Another very successful book was prepared for students of science and technology: Lehrbuch der Mathematik (textbook of mathematics). It provided an introduction to analytic geometry as well as calculus of derivatives and integrals. In 1958 this book was republished for the fourteenth time.

Scheffers is known for an article on special transcendental curves (including W-curves) which appeared in the Enzyklopädie der mathematischen Wissenschaften in 1903: "Besondere transzendenten Kurven" (special transcendental curves). He wrote on translation surfaces for Acta Mathematica in 1904: "Das Abel'sche und das Lie'sche Theorem über Translationsflächen" (the theorem of Abel and Lie on translation surfaces).

Other books written by Scheffers are Lehrbuch der darstellenden Geometrie (textbook on descriptive geometry) (1919), Allerhand aus der zeichnenden Geometrie (1930), and Wie findet und zeichnet man Gradnetze von Land- und Sternkarten? (1934).

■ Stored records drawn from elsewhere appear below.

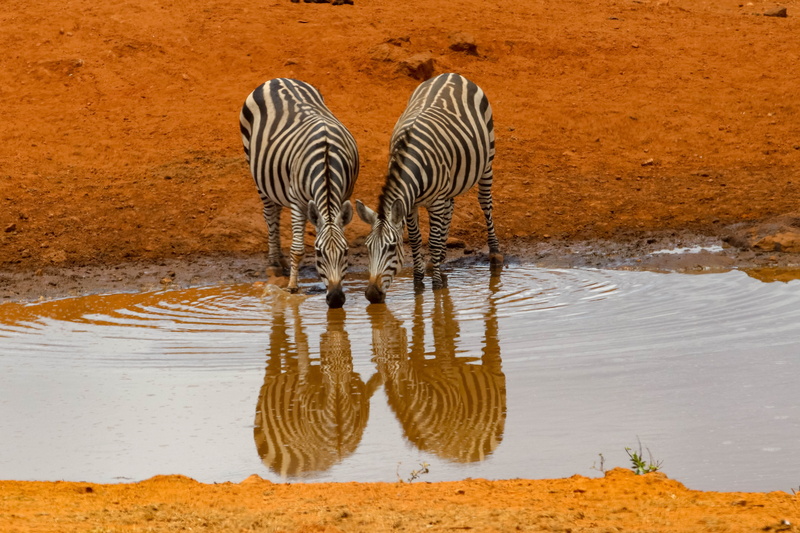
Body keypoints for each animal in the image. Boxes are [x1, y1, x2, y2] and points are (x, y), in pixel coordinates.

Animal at [240, 78, 359, 308]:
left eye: (346, 252)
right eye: (319, 253)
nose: (336, 299)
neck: (326, 159)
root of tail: (278, 79)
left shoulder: (345, 194)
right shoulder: (297, 201)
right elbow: (297, 248)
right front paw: (292, 287)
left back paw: (280, 260)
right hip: (257, 170)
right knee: (270, 214)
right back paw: (275, 263)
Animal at [355, 73, 502, 304]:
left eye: (391, 248)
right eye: (368, 248)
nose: (372, 294)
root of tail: (451, 74)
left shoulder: (435, 201)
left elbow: (431, 241)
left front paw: (436, 284)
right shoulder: (410, 204)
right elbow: (416, 241)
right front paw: (418, 281)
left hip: (487, 159)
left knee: (485, 202)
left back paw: (494, 253)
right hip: (450, 182)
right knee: (450, 208)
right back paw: (437, 260)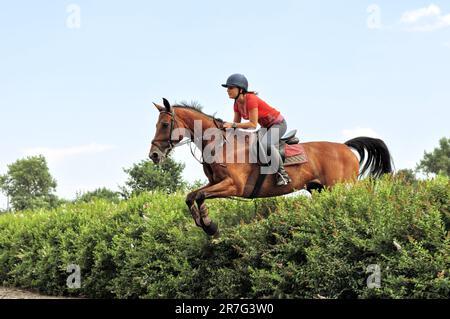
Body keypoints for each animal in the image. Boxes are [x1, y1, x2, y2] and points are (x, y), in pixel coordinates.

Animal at [149, 99, 394, 238]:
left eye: (164, 124)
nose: (153, 155)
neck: (220, 144)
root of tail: (345, 147)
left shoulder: (233, 186)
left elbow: (199, 195)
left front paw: (209, 225)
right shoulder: (215, 182)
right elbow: (191, 196)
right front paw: (207, 225)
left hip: (341, 187)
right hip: (319, 189)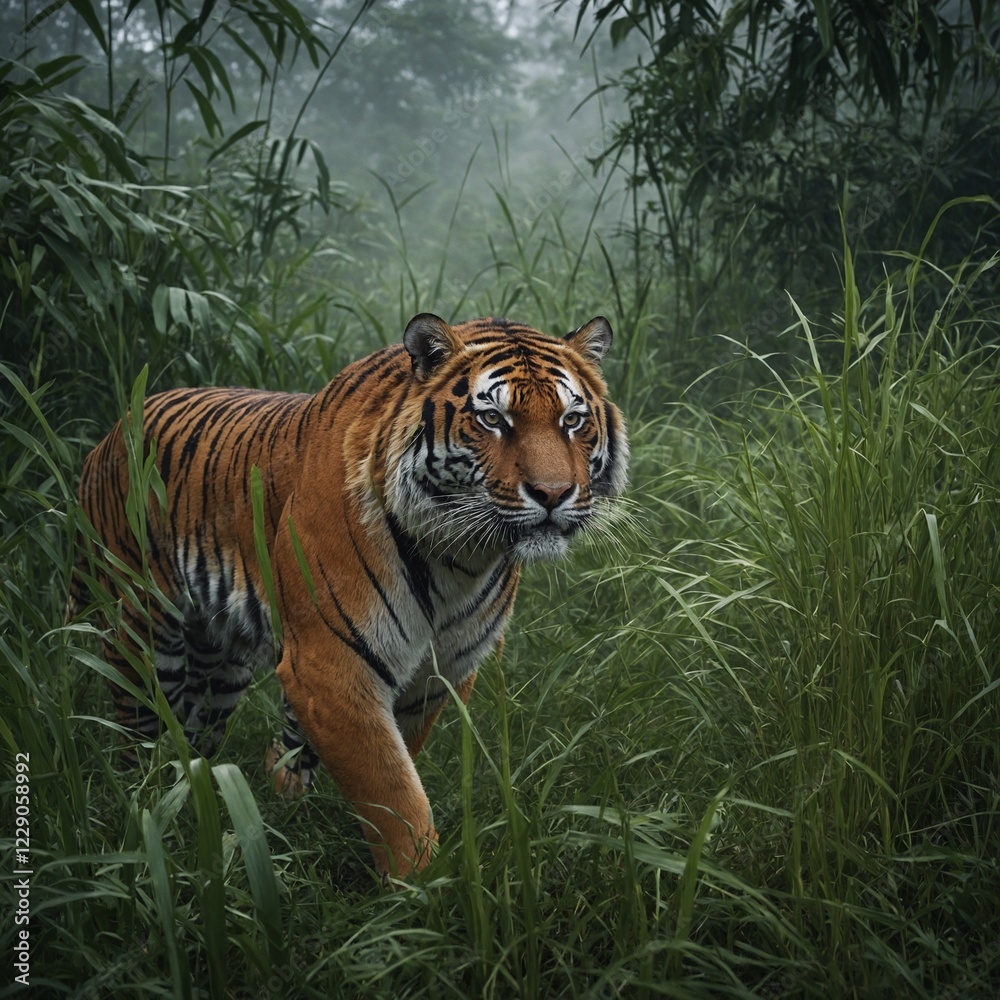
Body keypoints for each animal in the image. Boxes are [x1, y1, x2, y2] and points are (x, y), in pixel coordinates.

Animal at [75, 313, 629, 877]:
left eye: (572, 421)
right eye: (493, 419)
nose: (553, 494)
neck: (460, 560)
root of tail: (114, 428)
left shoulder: (437, 673)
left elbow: (398, 770)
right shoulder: (331, 666)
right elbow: (390, 786)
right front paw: (425, 887)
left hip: (221, 663)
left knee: (200, 733)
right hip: (138, 629)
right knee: (139, 731)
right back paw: (147, 810)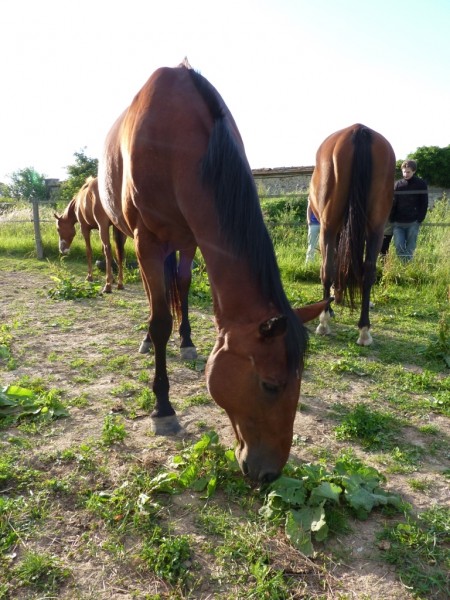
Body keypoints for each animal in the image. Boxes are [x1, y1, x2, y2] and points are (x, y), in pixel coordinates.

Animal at [98, 59, 328, 482]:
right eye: (271, 385)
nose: (270, 473)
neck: (176, 140)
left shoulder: (192, 237)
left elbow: (184, 288)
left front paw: (186, 341)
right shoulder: (146, 241)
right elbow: (159, 320)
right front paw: (163, 407)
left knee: (178, 287)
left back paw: (185, 341)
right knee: (154, 301)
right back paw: (148, 342)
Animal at [310, 123, 394, 346]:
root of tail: (360, 130)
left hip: (328, 226)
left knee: (327, 268)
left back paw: (324, 323)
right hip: (376, 227)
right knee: (369, 271)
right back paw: (364, 330)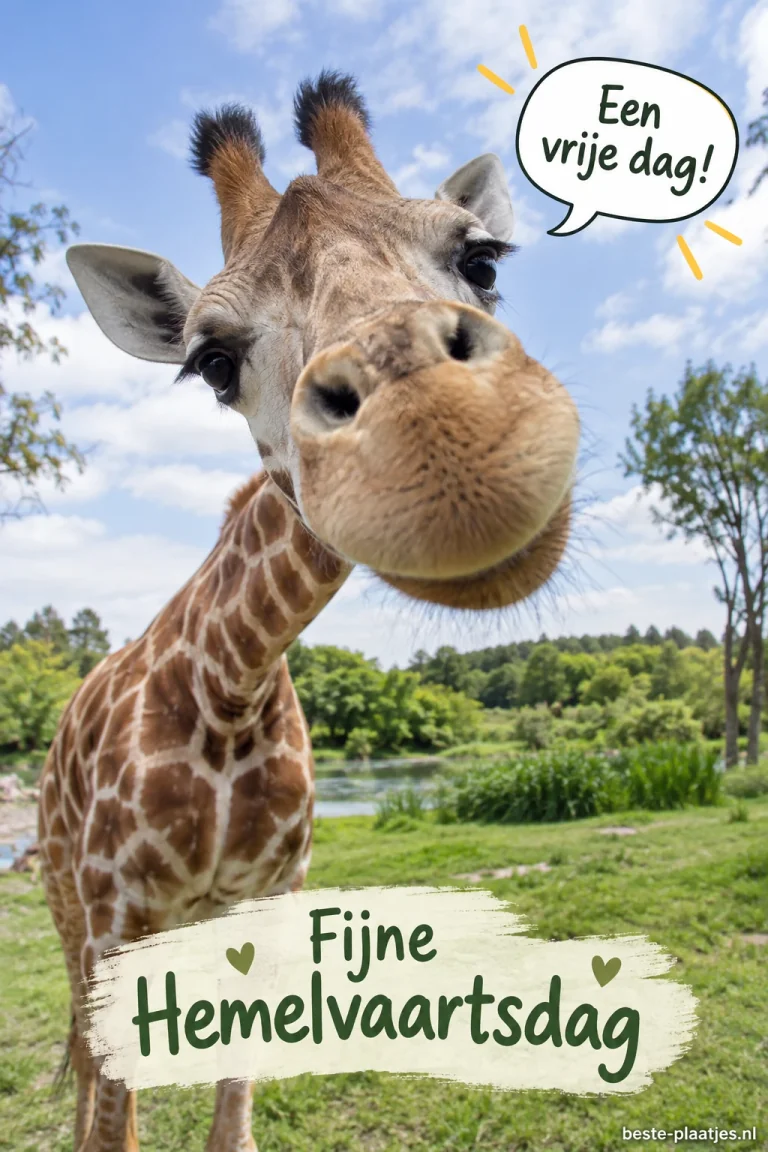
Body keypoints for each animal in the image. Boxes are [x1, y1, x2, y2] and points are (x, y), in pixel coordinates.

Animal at [42, 71, 580, 1151]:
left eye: (482, 259)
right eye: (211, 360)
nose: (451, 452)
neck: (231, 688)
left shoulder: (275, 895)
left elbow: (232, 1116)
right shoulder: (115, 908)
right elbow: (115, 1119)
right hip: (59, 897)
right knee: (82, 1045)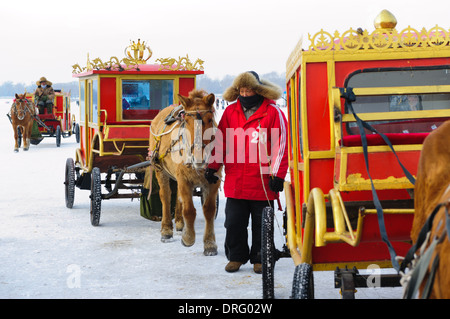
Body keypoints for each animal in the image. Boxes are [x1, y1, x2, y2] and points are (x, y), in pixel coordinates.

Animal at [149, 90, 221, 258]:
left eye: (209, 119)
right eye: (186, 121)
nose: (198, 155)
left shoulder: (213, 181)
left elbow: (209, 210)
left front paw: (210, 244)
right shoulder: (184, 179)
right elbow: (189, 210)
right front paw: (188, 237)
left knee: (177, 197)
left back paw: (180, 223)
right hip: (160, 170)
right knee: (166, 196)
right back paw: (167, 229)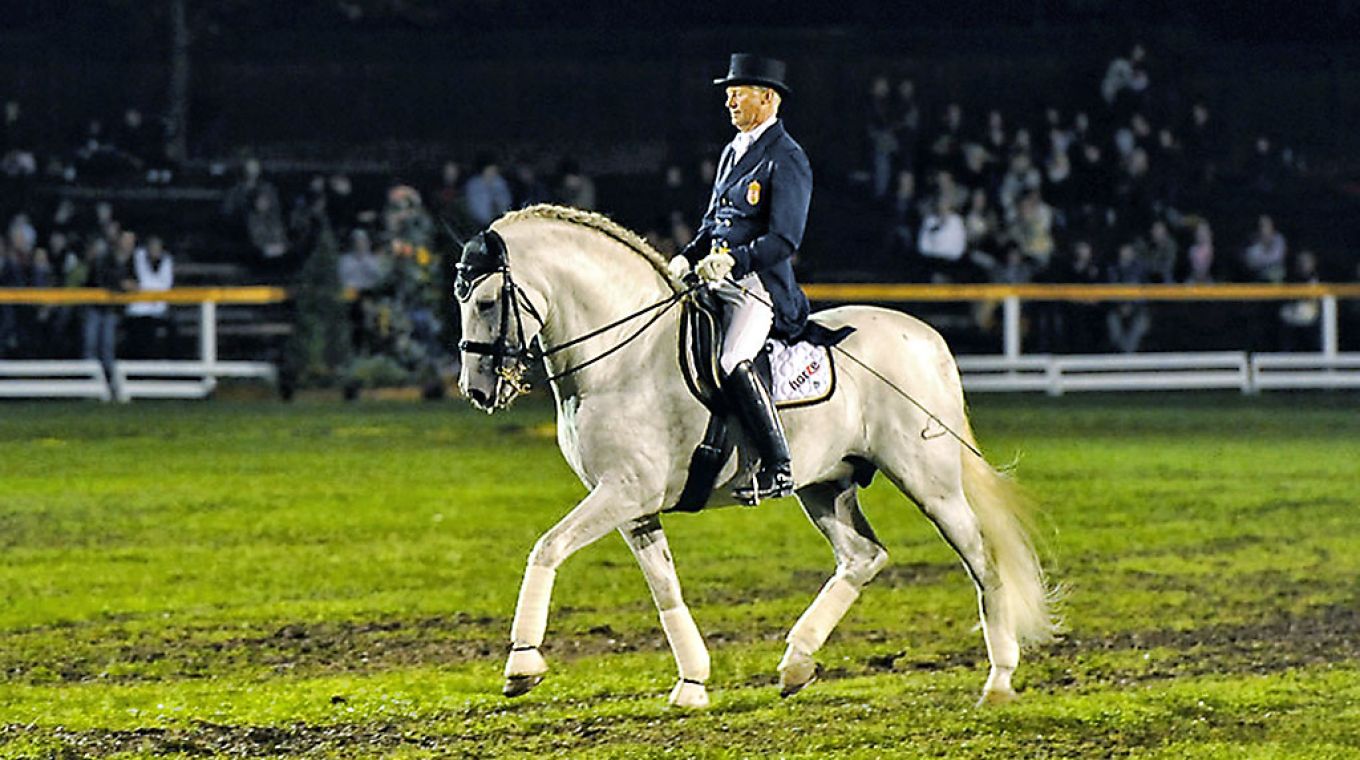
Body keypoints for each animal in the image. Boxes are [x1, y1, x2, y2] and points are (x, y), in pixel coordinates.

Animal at [451, 205, 1055, 712]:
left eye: (485, 302)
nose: (476, 391)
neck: (625, 359)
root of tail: (927, 338)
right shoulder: (633, 504)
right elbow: (665, 587)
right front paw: (692, 683)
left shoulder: (623, 490)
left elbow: (547, 548)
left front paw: (522, 665)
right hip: (825, 485)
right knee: (863, 557)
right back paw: (796, 663)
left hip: (929, 481)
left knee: (981, 558)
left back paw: (999, 679)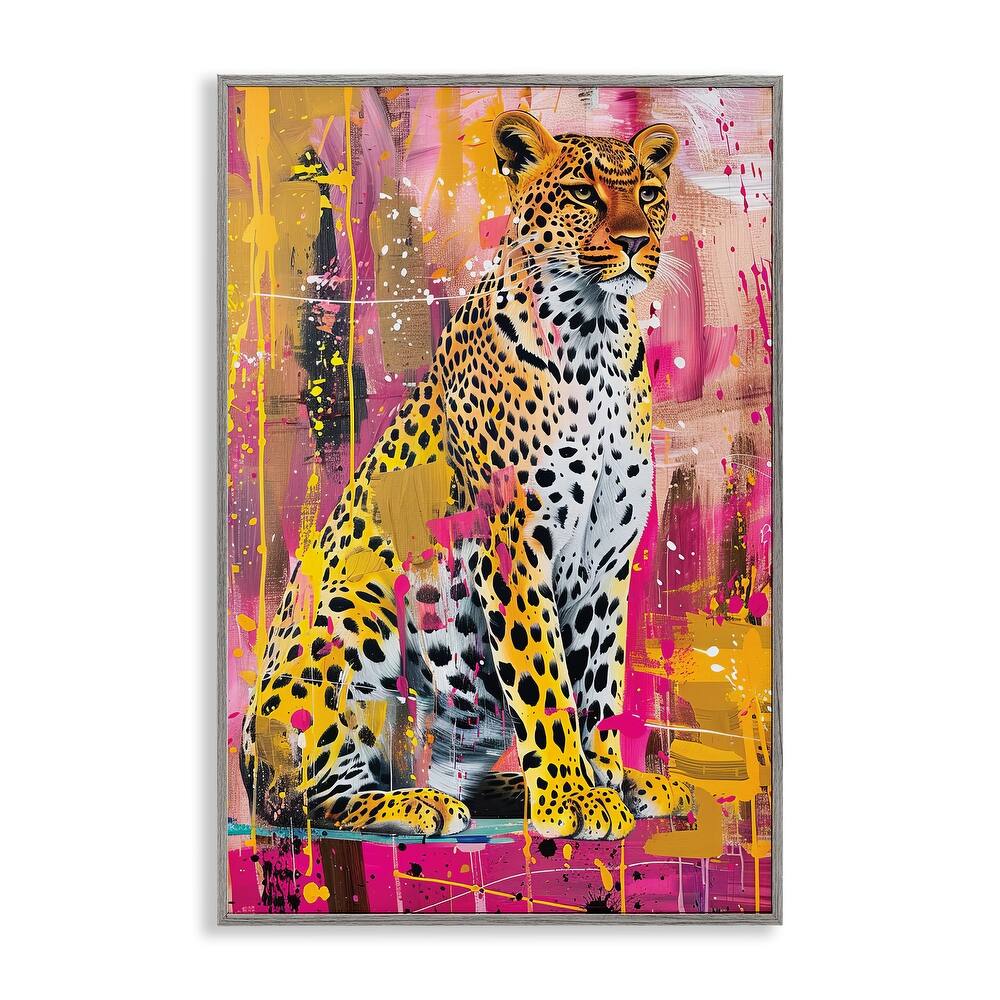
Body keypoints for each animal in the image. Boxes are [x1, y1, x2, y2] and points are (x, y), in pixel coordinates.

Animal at [240, 110, 696, 841]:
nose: (635, 243)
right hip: (352, 610)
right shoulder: (514, 546)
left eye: (649, 194)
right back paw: (416, 804)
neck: (595, 337)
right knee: (310, 799)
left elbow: (599, 688)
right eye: (583, 194)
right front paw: (571, 798)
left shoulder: (606, 565)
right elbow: (545, 682)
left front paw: (613, 786)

Georg Scheffers died 12 August 1945, in Berlin.

==Hypercomplex numbers==

In 1891 Georg Scheffers contributed his article "Zurückführung komplexer Zahlensysteme auf typische Formen" to Mathematische Annalen (39:293-390).
This article addressed a topic of considerable interest in the 1890s and contributed to the development of modern algebra. Scheffers distinguishes between a "Nichtquaternion system" (Nqss) and a Quaternion system (Qss). Scheffers characterizes the Qss as having three elements
$e_1,\ e_2,\ e_3$ that satisfy (p 306)
$e_1e_2-e_2e_1 = 2e_3, \quad e_2e_3-e_3e_2 = 2e_1, \quad e_3e_1-e_1e_3=2e_2.$
In today's language, Scheffers' Qss has the quaternion algebra as a subalgebra.

Scheffers anticipates the concepts of direct product of algebras and direct sum of algebras with his section (p 317) on reducibility, addition, and multiplication of systems.
Thus Scheffers pioneered the structural approach to algebra.

Though the article covers new ground with its exploration of Nqss, it is also a literature review going back to the work of Hermann Hankel. In §14 (p 386) Scheffers reviews both German and English authors on hypercomplex numbers. In particular, he cites Eduard Study’s work of 1889. For volume 41 of Mathematische Annalen Scheffers contributed a further short note, this time including reference to 1867 work by Edmond Laguerre on linear systems, a rich source of hypercomplex numbers.